A medida da Vara da Fazenda Pública de Nova Aurora, também no oeste, atende a um pedido do MP-PR em uma ação civil pública por improbidade administrativa. O objetivo é garantir o ressarcimento aos cofres públicos em caso de condenação. O processo está sob sigilo.

Segundo os promotores, Franus causou prejuízos aos cofres públicos ao contratar uma empresa para a coleta de resíduos sólidos, já que o município possui um caminhão adaptado para realizar o serviço.

O MP-PR informou que o prefeito e empresários simularam a competitividade no processo licitatório. De acordo com os promotores, os envolvidos pretendiam destruir as funcionalidades do veículo da prefeitura, conforme descoberto em busca e apreensão autorizada pela Justiça.

Ainda de acordo com o MP-PR, além da fraude, o contrato administrativo firmado para a prestação do serviço foi superfaturado.

“Os elementos colacionados pelo Ministério Público do Paraná são firmes a apontar a inobservância pelo prefeito requerido dos princípios da boa administração, apontando, ainda, que os requeridos uniram-se, dolosamente, para fraudar e superfaturar procedimento licitatório em detrimento da população cafelandense”, diz trecho da ação.
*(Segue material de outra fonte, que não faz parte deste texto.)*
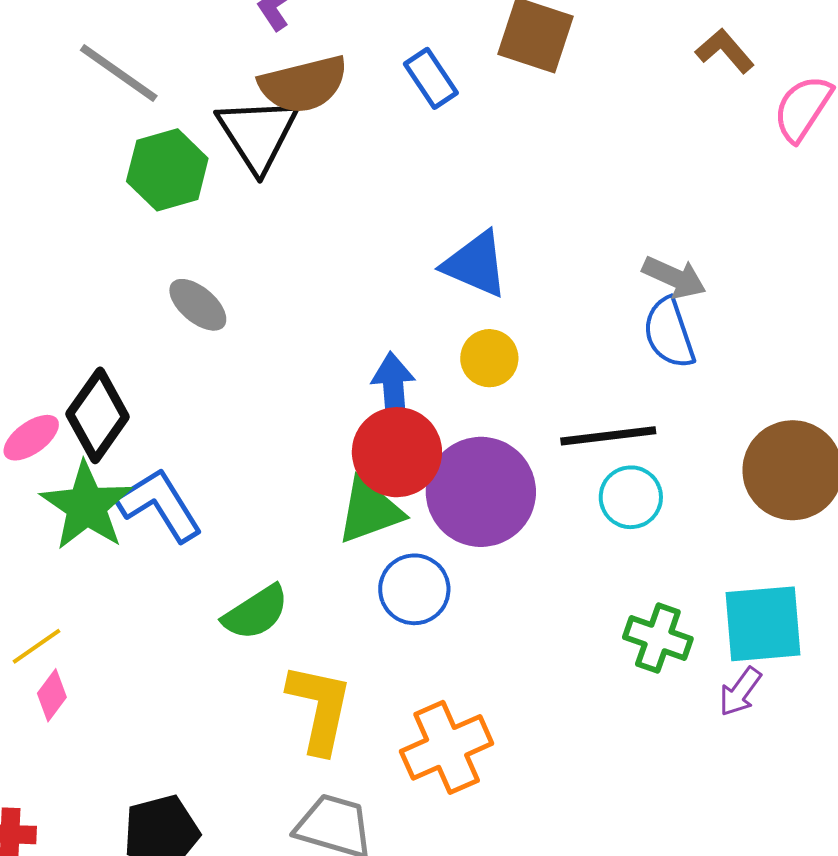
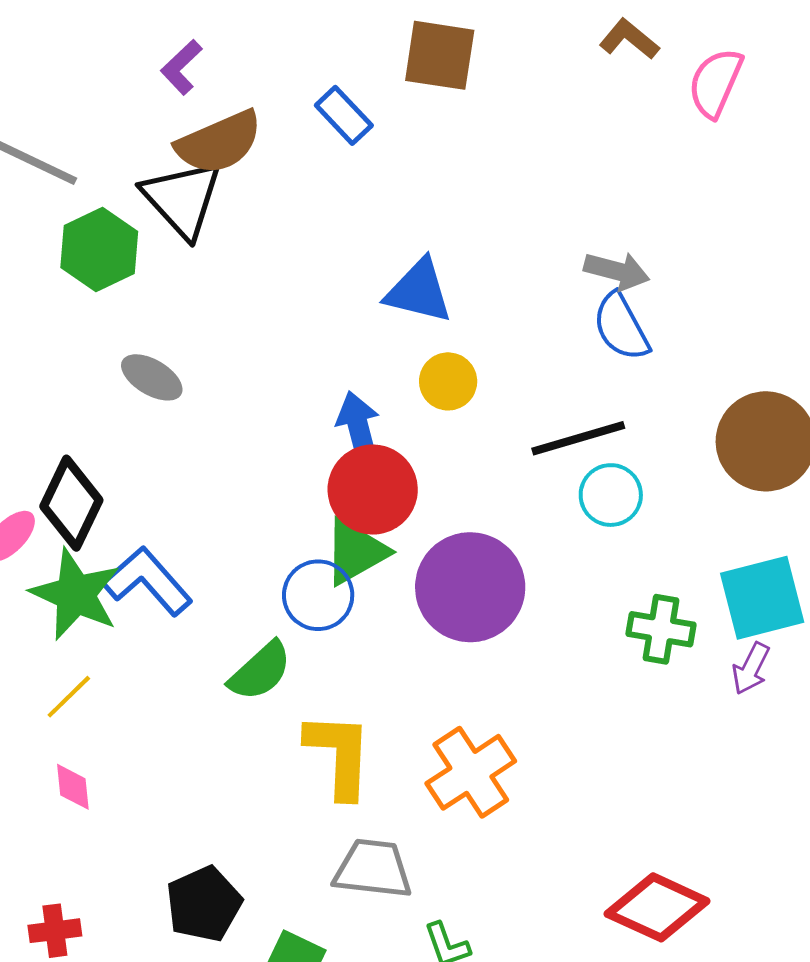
purple circle: (481, 492) -> (470, 587), moved
blue circle: (414, 589) -> (318, 595), moved
yellow line: (37, 646) -> (69, 697), moved
pink diamond: (52, 695) -> (73, 787), turned -33

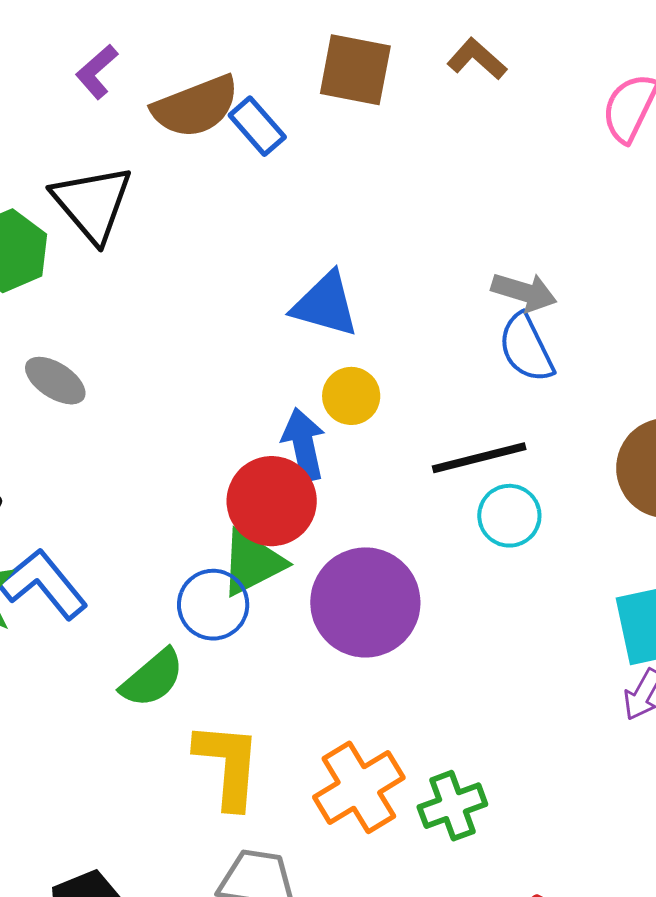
brown L-shape: (629, 39) -> (477, 59), moved
brown semicircle: (219, 142) -> (196, 107), moved
blue arrow: (359, 428) -> (304, 445), moved
green cross: (661, 629) -> (452, 806), moved, turned -32

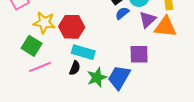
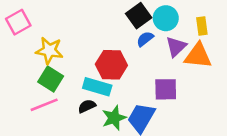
red hexagon: (72, 27) -> (111, 65), moved
green square: (32, 46) -> (51, 79), moved
black semicircle: (75, 68) -> (87, 106), turned -136

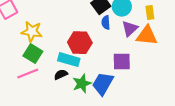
blue semicircle: (145, 39) -> (106, 23), turned -56

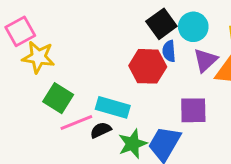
yellow star: (32, 32) -> (38, 57), moved
red hexagon: (80, 43) -> (148, 66), moved
pink line: (28, 74) -> (76, 122), moved

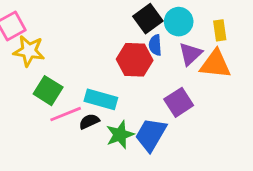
purple square: (193, 110) -> (179, 102), turned -32

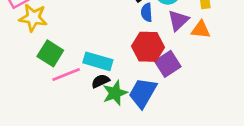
red hexagon: (135, 60) -> (148, 47), moved
orange triangle: (215, 64) -> (201, 30), size x0.7
black semicircle: (89, 121) -> (100, 81), moved

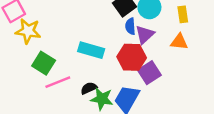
purple triangle: (178, 20) -> (145, 35), moved
cyan rectangle: (98, 61) -> (91, 50), moved
green star: (115, 93) -> (102, 99), turned 30

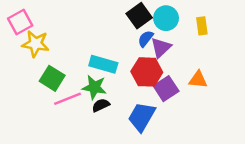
blue semicircle: (130, 26) -> (146, 39), turned 42
orange triangle: (179, 42) -> (198, 80), moved
green star: (102, 99) -> (94, 87), moved

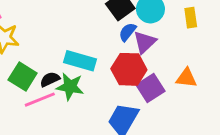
black semicircle: (101, 105) -> (50, 79), moved

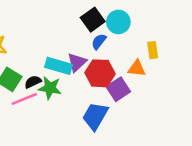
yellow rectangle: (191, 18) -> (153, 50), moved
purple triangle: (145, 42) -> (77, 62), moved
orange triangle: (186, 78) -> (137, 68), moved

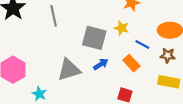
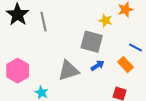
gray line: (54, 16) -> (44, 22), moved
yellow star: (122, 28) -> (106, 21), moved

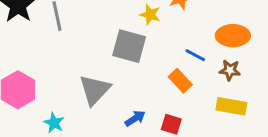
blue arrow: (98, 66) -> (135, 118), moved
gray triangle: (69, 71) -> (95, 90), turned -30

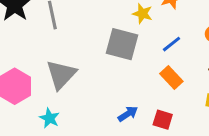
blue line: (195, 55) -> (171, 44), moved, turned -66
gray triangle: (95, 90) -> (61, 75), moved

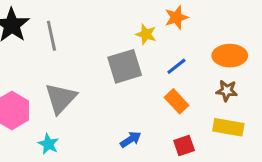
gray square: (122, 44) -> (125, 66), turned -32
red square: (163, 120) -> (184, 146), moved, turned -36

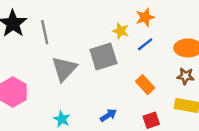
blue line: (176, 66) -> (145, 44), moved
gray triangle: (61, 98) -> (64, 69), moved
cyan star: (48, 144) -> (62, 119), moved

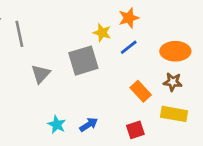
gray triangle: (64, 69) -> (41, 74), size x0.7
orange rectangle: (145, 85) -> (141, 91), moved
cyan star: (62, 119) -> (57, 125), moved

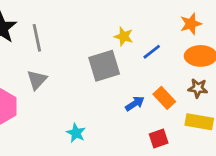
orange star: (129, 18) -> (191, 24), moved
gray triangle: (41, 74) -> (37, 80), moved
blue arrow: (89, 125) -> (135, 104), moved

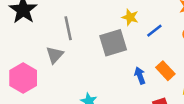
gray line: (37, 38) -> (68, 28), moved
blue arrow: (135, 104) -> (140, 76), turned -77

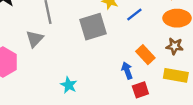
blue arrow: (140, 76) -> (127, 70), moved

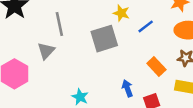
blue arrow: (127, 70) -> (127, 88), moved

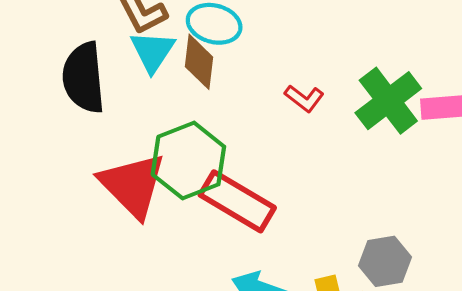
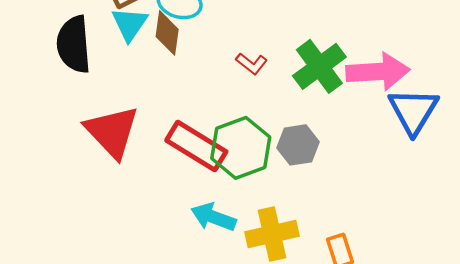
green hexagon: (188, 161) -> (241, 148), moved
gray hexagon: (385, 261) -> (298, 145), moved

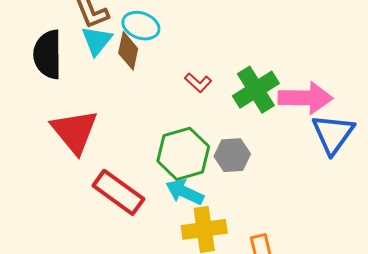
red rectangle: (196, 146) -> (118, 192), moved
cyan arrow: (213, 217) -> (185, 192), moved

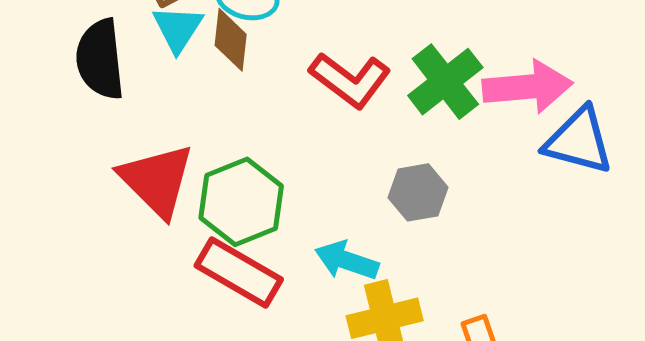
red L-shape: (198, 83) -> (350, 80), size x1.8
blue triangle: (333, 134) -> (579, 141), turned -45
green hexagon: (183, 154) -> (241, 202), moved

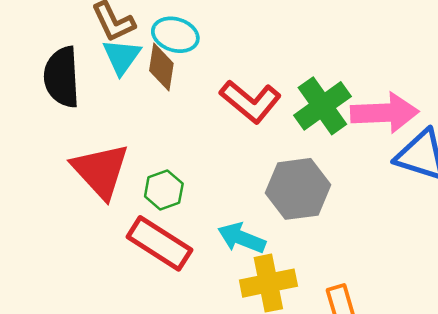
gray hexagon: (418, 192) -> (298, 189), size x1.4
green hexagon: (241, 202) -> (164, 190), size x0.6

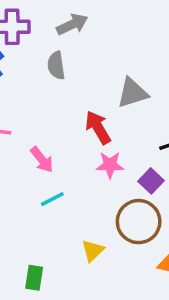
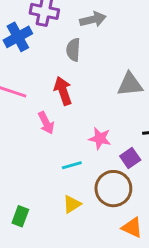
red arrow: (98, 127) -> (63, 91), moved
cyan line: (52, 199) -> (72, 165), moved

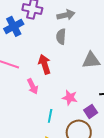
gray semicircle: (73, 50) -> (61, 37), moved
cyan line: (72, 165) -> (50, 116), turned -64

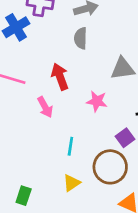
pink star: (70, 98) -> (97, 101), moved

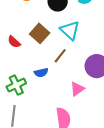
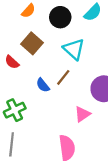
brown square: (40, 33) -> (32, 43), moved
blue semicircle: (41, 73) -> (43, 85), moved, turned 64

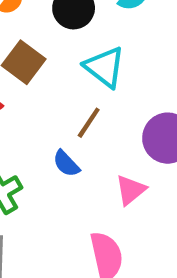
blue semicircle: (43, 85) -> (66, 164), moved

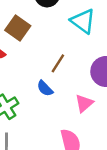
cyan triangle: (105, 67) -> (83, 21), moved

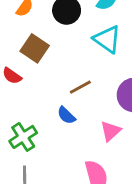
brown line: (58, 63) -> (80, 87), turned 30

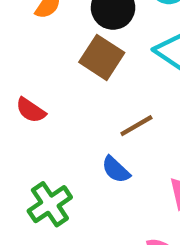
brown square: (35, 48) -> (102, 57), moved

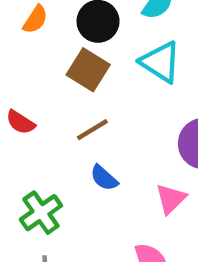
brown line: (136, 126) -> (92, 130), moved

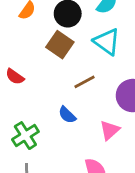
brown line: (92, 130) -> (84, 82), moved

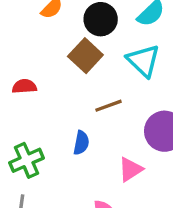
red semicircle: (15, 77) -> (24, 86), turned 132
blue semicircle: (67, 115) -> (81, 143), turned -132

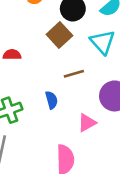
blue semicircle: (81, 143) -> (51, 100), turned -30

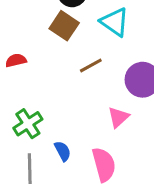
blue semicircle: (51, 100) -> (63, 151), moved

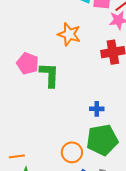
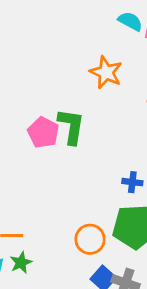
pink pentagon: (28, 63) -> (43, 132), moved

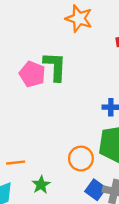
green star: (21, 263) -> (41, 185), moved

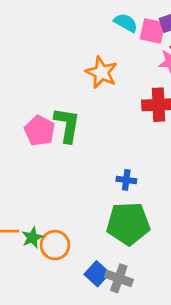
orange circle: (81, 159) -> (55, 245), moved
green star: (41, 185) -> (32, 238), moved

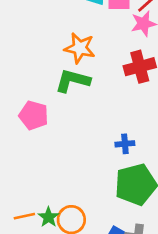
green L-shape: (67, 125) -> (73, 81), moved, turned -72

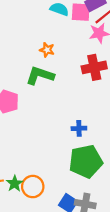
orange star: (80, 48) -> (47, 50), size x0.6

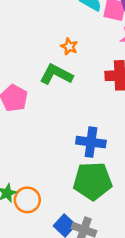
blue cross: (79, 128) -> (91, 142), size x1.6

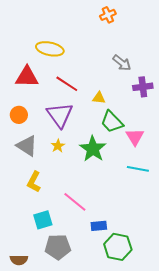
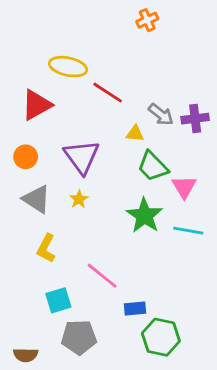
gray arrow: (122, 63) -> (161, 114), moved
red triangle: (27, 77) -> (37, 105), turned -30
red line: (67, 84) -> (108, 93), moved
green star: (93, 149) -> (145, 216), moved

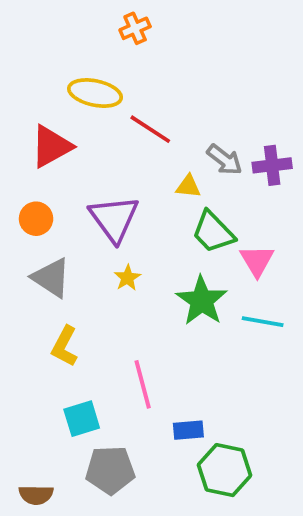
orange cross: (147, 20) -> (135, 28), moved
yellow star: (79, 199) -> (127, 278), moved
pink line: (102, 276) -> (143, 384), turned 36

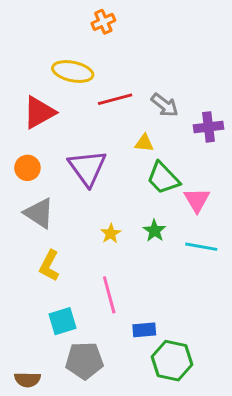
red line: (150, 129) -> (115, 99), turned -48
gray arrow: (225, 160) -> (165, 105), moved
yellow star: (127, 278) -> (111, 234), moved
green star: (202, 301) -> (154, 231), size x0.6

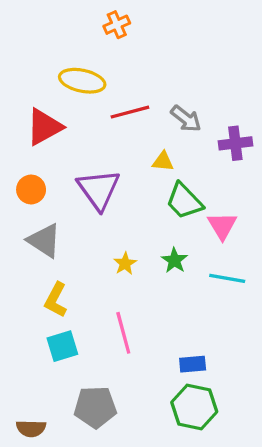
cyan square: (62, 321) -> (62, 346), moved
blue rectangle: (144, 330) -> (193, 364), moved

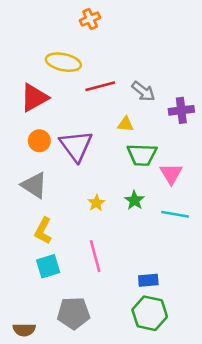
orange circle: (31, 189) -> (39, 141), moved
green trapezoid: (184, 201) -> (142, 155), turned -44

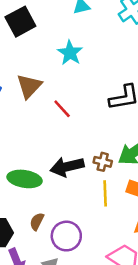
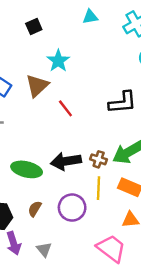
black square: (20, 22) -> (34, 27), size x0.6
cyan star: (70, 53) -> (58, 61), moved
purple circle: (66, 236) -> (72, 208), moved

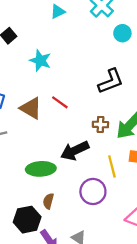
brown triangle: (37, 86) -> (31, 108), moved, turned -30
brown cross: (99, 159) -> (100, 124), moved
brown semicircle: (35, 209) -> (48, 201), moved

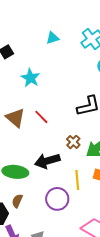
brown cross: (100, 124) -> (73, 142), turned 32

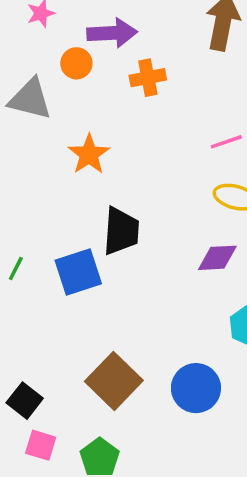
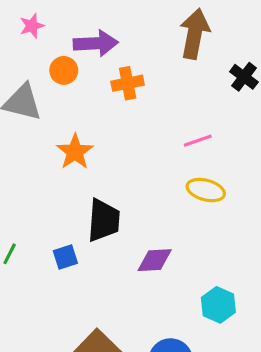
purple diamond: (217, 258) -> (155, 260), moved
blue square: (78, 272) -> (65, 257), size x0.6

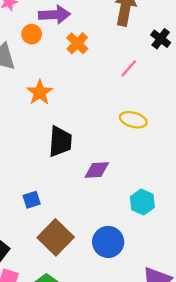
orange cross: (128, 83) -> (77, 43), turned -35
pink line: (198, 141) -> (129, 68), moved, turned -30
blue square: (65, 257) -> (32, 200), moved

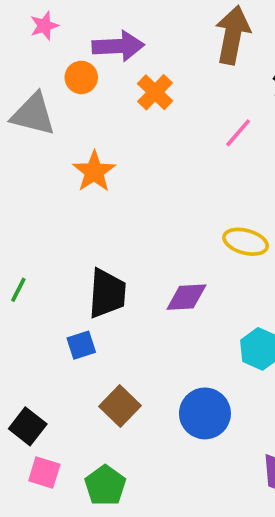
yellow ellipse: (133, 120) -> (246, 242), moved
black trapezoid: (60, 141) -> (107, 293), moved
brown square: (56, 237) -> (120, 406), size x0.7

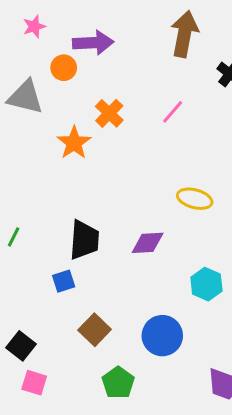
orange cross: (155, 92) -> (109, 113), moved
pink line: (238, 133) -> (173, 112), moved
green pentagon: (105, 485) -> (118, 383), moved

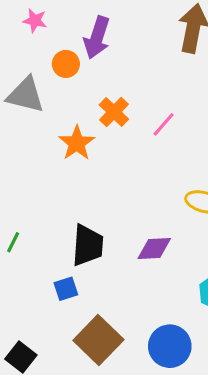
pink star: (34, 27) -> (35, 21), turned 30
purple arrow: (93, 43) -> (97, 38), turned 111
pink line: (173, 112) -> (164, 124), moved
brown square: (95, 330) -> (98, 340), size x1.4

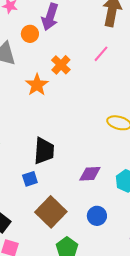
pink line: (164, 124) -> (101, 54), moved
purple diamond: (154, 248) -> (90, 174), moved
blue circle: (170, 346) -> (97, 216), size x0.7

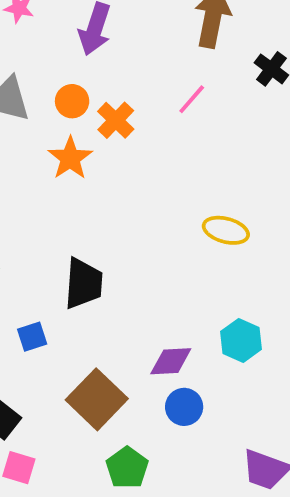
orange circle: (30, 34) -> (72, 101), moved
purple diamond: (90, 174) -> (171, 361), moved
blue square: (30, 179) -> (32, 337), moved

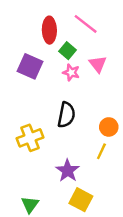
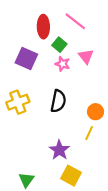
yellow cross: (30, 138) -> (18, 102), moved

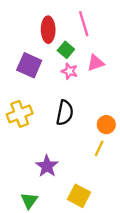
pink line: (75, 21) -> (84, 24), turned 35
pink triangle: (86, 56) -> (96, 63), turned 49
purple star: (59, 150) -> (47, 166), moved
A Promotoria pede a condenação dos réus por improbidade administrativa. Se condenados, os réus podem perder a função pública e ter os direitos políticos suspensos. A condenação também pode levar à proibição de contratar com o poder público, multa por dano moral coletivo e obrigação de devolver os valores empregues indevidamente ao erário.

A assessoria jurídica do município informou que ainda não foi notificada da decisão.